> _Exercise set_
(a) Answer these three questions using the review of American Winter, one line each, marked (i), (ii), (iii):
(i) In what city and over what period was the documentary filmed?
(ii) How many families does the documentary follow?
(iii) What share of the nation's wealth does the richest 1 percent possess?
(b) From the review of American Winter, list every basic necessity it names among those that people living below twice the poverty line must choose between.
(c) Carry on the review of American Winter from the point where it stops.

> _Text excerpt_
━━━━━━━━━━━━━━━━━━━━━━━━━━━━━━
Since the beginning of the Great Recession, I’ve been waiting for a documentary to make the case that low-income people and the middle class are now in the same boat—that old distinctions people created to divide them are obsolete, with so many people living near poverty, or an illness, lost job, or disaster away from poverty.
A hundred and six million Americans, or more than one in three, now live below twice the poverty line—on less than $36,000 for a family of three, forced to make choices between basic necessities like food, housing, healthcare and education, and with little to no savings to help through tough times; wealth is increasingly concentrated, with the richest 1 percent now possessing 40 percent of the nation’s wealth. Certainly the numbers suggest a convergence of interests among the poor and non-rich.
Now, finally, a movie has arrived that shows the precariousness of the US economy for the majority of Americans, refusing to distinguish between a deserving and non-deserving poor: American Winter.
Filmed over the winter of 2011–12 in Portland, Oregon, the documentary tells the stories of eight families, showing the human costs of a frayed safety net and a proliferation of low-wage work. Emmy Award–winning filmmakers Joe and Harry Gantz, creators of HBO’s Taxicab Confessions, worked with the nonprofit organization 211info in Portland, monitoring calls from distressed families who were turning to the emergency hotline in search of help. They then followed the stories of some of these callers over many months.
Most of these families never imagined they would be in the situation they suddenly find themselves in, needing support to get through a tough time, and finding that that support just isn’t there: a husband loses his job, he and his wife try to support their three kids on her minimum-wage work, losing heat and electricity in the dead of winter in order to pay the mortgage; a 50-year-old accountant is laid off and struggling to care for his 10-year-old son who has Down Syndrome, now faces the loss of his ranch and sole asset to provide for his son’s future; a husband loses his $22-per-hour job, and his wife and their two sons turn to a women’s shelter for assistance; a college-educated woman is laid off and so she sells scrap metal and donates plasma to help support her family of five—even after she finds minimum-wage work; a woman’s husband dies, and she and her 11-year-old son can’t keep their home—they sleep in a garage and in their car before ending up in a shelter; another mother has to take three months off of work to care for her daughter who is hospitalized with a stomach condition—she’s stuck with a $49,000 bill that insurance won’t cover.
━━━━━━━━━━━━━━━━━━━━━━━━━━━━━━
> _Material provided_
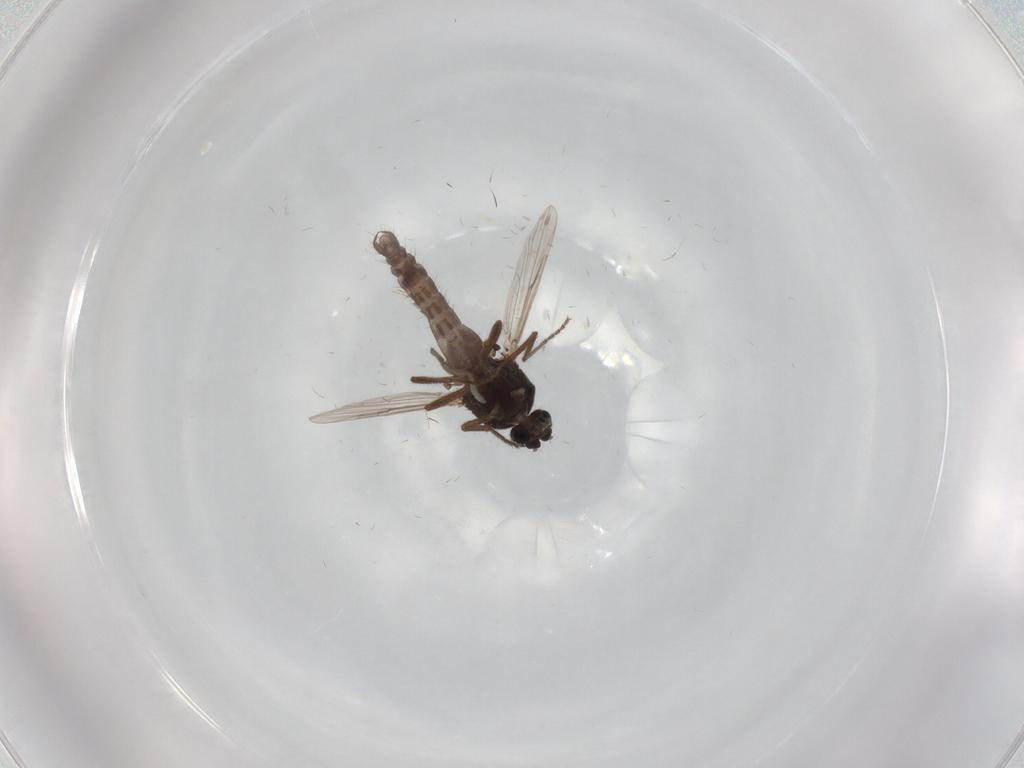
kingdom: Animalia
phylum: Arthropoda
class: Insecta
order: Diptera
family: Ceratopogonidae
━━━━━━━━━━━━━━━━━━━━━━━━━━━━━━
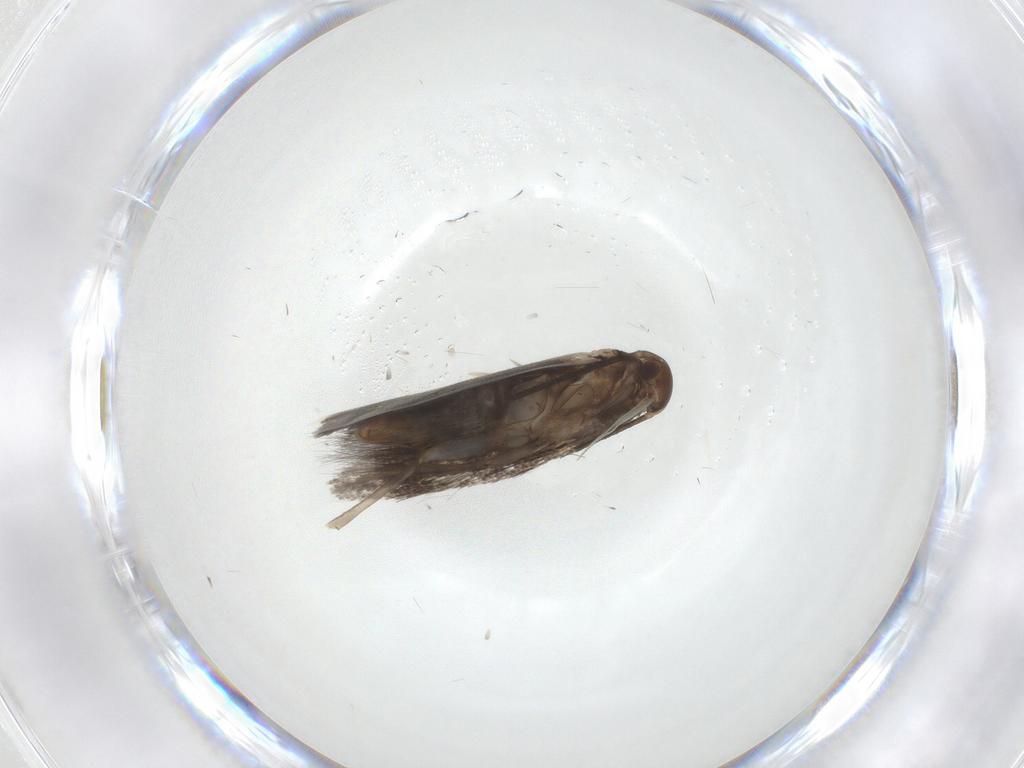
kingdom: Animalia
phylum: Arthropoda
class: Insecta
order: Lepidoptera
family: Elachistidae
━━━━━━━━━━━━━━━━━━━━━━━━━━━━━━
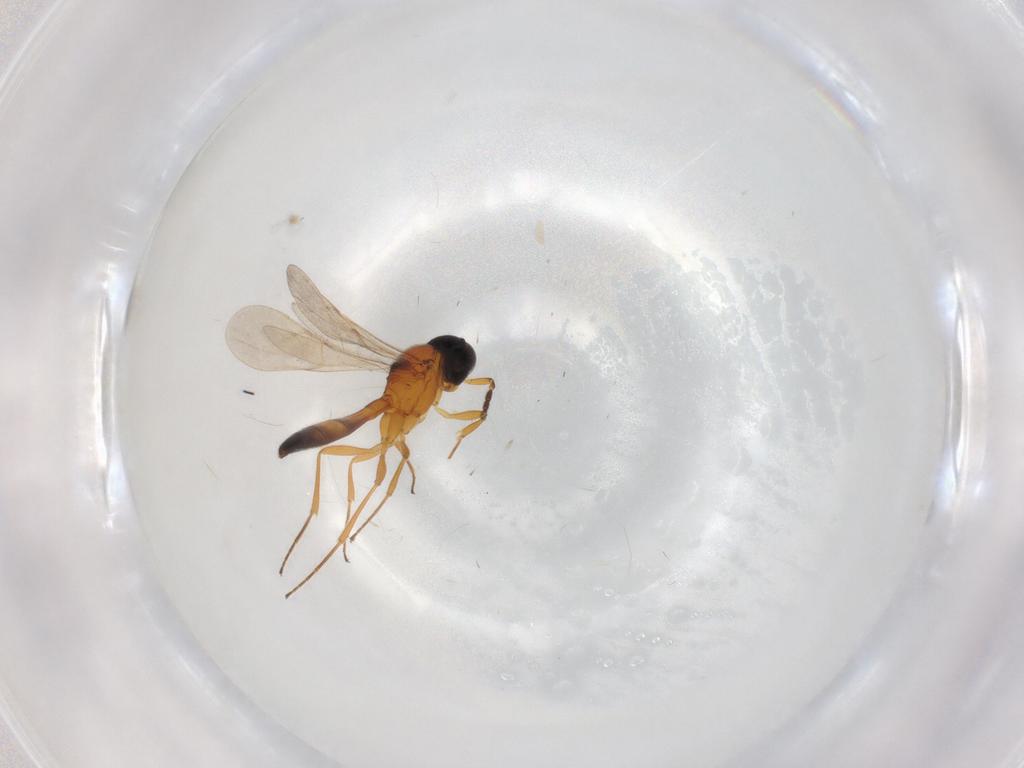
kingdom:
━━━━━━━━━━━━━━━━━━━━━━━━━━━━━━
> _Answers provided_
(a)
(i) Portland, Oregon, over the winter of 2011–12
(ii) Eight
(iii) 40 percent

(b) Food, housing, healthcare, education

(c)
“Forget the dreams, how do we make it to tomorrow?” says a father. Laid off from the credit branch of a car company, he and his wife lose their home to foreclosure and now struggle to provide their kids with the basics. “Tomorrow’s the dream. This dinner is the dream. You can turn the water on, turn the lights on—that’s a dream.”
Woven into the film are interviews with local economic experts, policy analysts, religious leaders and social workers, all of whom provide context for the families’ stories.
“If capitalism is not regulated or checked, there is a harsh logic and it will always seek out the lowest costs, highest return, which is why we have historically viewed government as a check and a balance on that,” says Portland City Commissioner Nick Fish. “Over the last quarter century, we have reduced regulations, degraded wages, cut back on health care, we’ve reduced taxes, and now people are more vulnerable…. We have a “one strike, and you’re out’ economy.”
As we now begin sequester cuts that will further strain supports to working families and families that are unable to work, this is a timely movie, to say the least.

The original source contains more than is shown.